- **Passage shown**:
⟨
Ensure that your DH's package includes everything Palisers suggested, especially health and dental, negotiate four weeks vacation if you can (most people in the US only get 10 days vacation a year), also find out about repatriation costs if things don't work out/the company is bought out/closes. Some packages also include help with tax preparation and flights home to visit family once a year. If you get a credit card that earns airmiles that can help reduce travel costs.
Just a quick message and I'll try and write more later. The DC area is great and Maryland is beautiful. It should be fairly easy to find a place that is more countryside than urban/suburban if your husband doesn't mind a little commute. There are also many "village" within city type areas in some of the suburbs too. I used to live in Virginia suburb west of DC. The public schools in general are good there. Almost all the expats I knew sent their kids to private schools, of which there are many due to the proximity to DC. Washington is a major hub so you can easily fly back and forth to the UK, and there are also I think flights from Baltimore airport (as well as cheap holidays).
Do you know where in Maryland? Or how far from DC? I have a friend who lived in Maryland for a while, so could ask her for areas to look etc?
⟩
- **Work to complete**:
(A) Return the relocation advice from "Just a quick" to "as cheap holidays).", unchanged.
(B) According to the relocation advice, how much vacation do most people in the US get each year?
(C) Please state whether each statement agrees with the relocation advice, answering yes or no and quoting the words that decide it: (i) the public schools in the Virginia suburb west of DC are generally good; (ii) most of the expats the writer knew sent their kids to public schools; (iii) it is hard to fly between Washington and the UK.

[Saved entries]
⟨
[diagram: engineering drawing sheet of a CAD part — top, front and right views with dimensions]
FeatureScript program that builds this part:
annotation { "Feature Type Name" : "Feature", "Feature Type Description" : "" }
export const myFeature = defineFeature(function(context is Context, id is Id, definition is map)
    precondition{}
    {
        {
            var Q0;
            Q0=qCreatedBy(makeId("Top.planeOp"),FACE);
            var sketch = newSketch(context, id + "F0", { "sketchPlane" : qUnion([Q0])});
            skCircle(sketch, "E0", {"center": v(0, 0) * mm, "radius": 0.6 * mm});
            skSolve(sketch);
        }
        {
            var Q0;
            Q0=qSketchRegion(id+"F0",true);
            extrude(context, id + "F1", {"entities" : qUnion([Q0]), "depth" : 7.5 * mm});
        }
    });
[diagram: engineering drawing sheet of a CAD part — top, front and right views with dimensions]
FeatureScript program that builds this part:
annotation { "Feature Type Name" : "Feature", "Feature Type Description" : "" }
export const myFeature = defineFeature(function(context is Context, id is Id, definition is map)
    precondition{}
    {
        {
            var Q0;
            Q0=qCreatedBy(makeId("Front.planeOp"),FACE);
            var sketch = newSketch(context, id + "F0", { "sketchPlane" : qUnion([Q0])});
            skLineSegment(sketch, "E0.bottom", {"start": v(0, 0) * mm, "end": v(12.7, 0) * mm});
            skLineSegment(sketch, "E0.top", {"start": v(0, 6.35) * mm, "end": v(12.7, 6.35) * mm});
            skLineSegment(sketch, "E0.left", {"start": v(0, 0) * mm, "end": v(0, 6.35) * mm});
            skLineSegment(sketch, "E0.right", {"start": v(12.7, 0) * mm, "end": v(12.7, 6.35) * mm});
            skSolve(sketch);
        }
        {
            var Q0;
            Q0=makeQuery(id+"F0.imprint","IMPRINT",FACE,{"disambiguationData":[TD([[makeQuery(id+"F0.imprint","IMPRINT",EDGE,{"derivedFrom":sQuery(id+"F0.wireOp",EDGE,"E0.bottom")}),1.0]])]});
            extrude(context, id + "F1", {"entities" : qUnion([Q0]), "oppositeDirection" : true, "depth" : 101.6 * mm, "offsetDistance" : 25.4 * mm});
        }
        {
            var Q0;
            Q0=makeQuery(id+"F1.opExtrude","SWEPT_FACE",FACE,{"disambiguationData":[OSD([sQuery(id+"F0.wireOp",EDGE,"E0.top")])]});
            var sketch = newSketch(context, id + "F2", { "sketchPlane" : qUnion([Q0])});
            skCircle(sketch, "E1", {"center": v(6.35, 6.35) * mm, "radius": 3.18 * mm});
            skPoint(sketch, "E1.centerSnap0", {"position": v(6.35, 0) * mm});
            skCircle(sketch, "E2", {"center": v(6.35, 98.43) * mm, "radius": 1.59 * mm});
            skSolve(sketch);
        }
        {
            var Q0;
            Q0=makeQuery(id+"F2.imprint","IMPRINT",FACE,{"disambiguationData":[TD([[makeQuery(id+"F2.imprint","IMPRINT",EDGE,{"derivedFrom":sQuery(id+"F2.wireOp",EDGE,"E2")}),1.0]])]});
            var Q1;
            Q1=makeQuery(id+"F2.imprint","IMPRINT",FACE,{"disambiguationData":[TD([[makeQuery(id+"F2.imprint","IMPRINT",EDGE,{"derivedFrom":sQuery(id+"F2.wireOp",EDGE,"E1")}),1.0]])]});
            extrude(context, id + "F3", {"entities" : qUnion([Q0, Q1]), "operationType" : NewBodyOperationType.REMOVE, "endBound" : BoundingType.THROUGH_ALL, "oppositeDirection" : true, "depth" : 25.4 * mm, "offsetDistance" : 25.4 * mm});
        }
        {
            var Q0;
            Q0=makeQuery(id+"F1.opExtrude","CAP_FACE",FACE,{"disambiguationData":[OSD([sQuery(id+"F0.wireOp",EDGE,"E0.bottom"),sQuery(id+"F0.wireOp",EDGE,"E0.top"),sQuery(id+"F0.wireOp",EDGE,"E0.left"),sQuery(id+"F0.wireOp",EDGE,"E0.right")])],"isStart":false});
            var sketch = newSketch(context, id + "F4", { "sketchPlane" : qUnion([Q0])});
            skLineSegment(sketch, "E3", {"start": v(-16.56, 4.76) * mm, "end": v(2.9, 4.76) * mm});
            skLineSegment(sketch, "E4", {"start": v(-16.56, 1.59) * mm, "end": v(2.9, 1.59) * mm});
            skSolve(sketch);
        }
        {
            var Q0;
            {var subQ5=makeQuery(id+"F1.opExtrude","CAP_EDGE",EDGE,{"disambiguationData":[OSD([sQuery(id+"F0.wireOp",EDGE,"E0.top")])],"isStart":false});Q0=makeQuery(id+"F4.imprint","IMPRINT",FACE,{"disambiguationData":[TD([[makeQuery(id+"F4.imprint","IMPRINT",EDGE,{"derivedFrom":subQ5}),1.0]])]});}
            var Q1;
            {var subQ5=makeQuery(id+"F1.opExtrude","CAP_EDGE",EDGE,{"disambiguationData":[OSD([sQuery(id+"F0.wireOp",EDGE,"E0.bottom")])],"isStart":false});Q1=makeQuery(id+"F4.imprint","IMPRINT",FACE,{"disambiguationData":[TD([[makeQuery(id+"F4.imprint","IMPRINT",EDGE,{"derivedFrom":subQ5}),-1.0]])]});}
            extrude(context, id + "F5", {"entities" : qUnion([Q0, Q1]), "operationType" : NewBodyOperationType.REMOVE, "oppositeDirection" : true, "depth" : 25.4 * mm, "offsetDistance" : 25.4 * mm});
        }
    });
⟩
- **Solved tasks**:
(A)
Just a quick message and I'll try and write more later. The DC area is great and Maryland is beautiful. It should be fairly easy to find a place that is more countryside than urban/suburban if your husband doesn't mind a little commute. There are also many "village" within city type areas in some of the suburbs too. I used to live in Virginia suburb west of DC. The public schools in general are good there. Almost all the expats I knew sent their kids to private schools, of which there are many due to the proximity to DC. Washington is a major hub so you can easily fly back and forth to the UK, and there are also I think flights from Baltimore airport (as well as cheap holidays).

(B) 10 days a year.

(C)
(i) Yes: "The public schools in general are good there."
(ii) No: "Almost all the expats I knew sent their kids to private schools"
(iii) No: "Washington is a major hub so you can easily fly back and forth to the UK"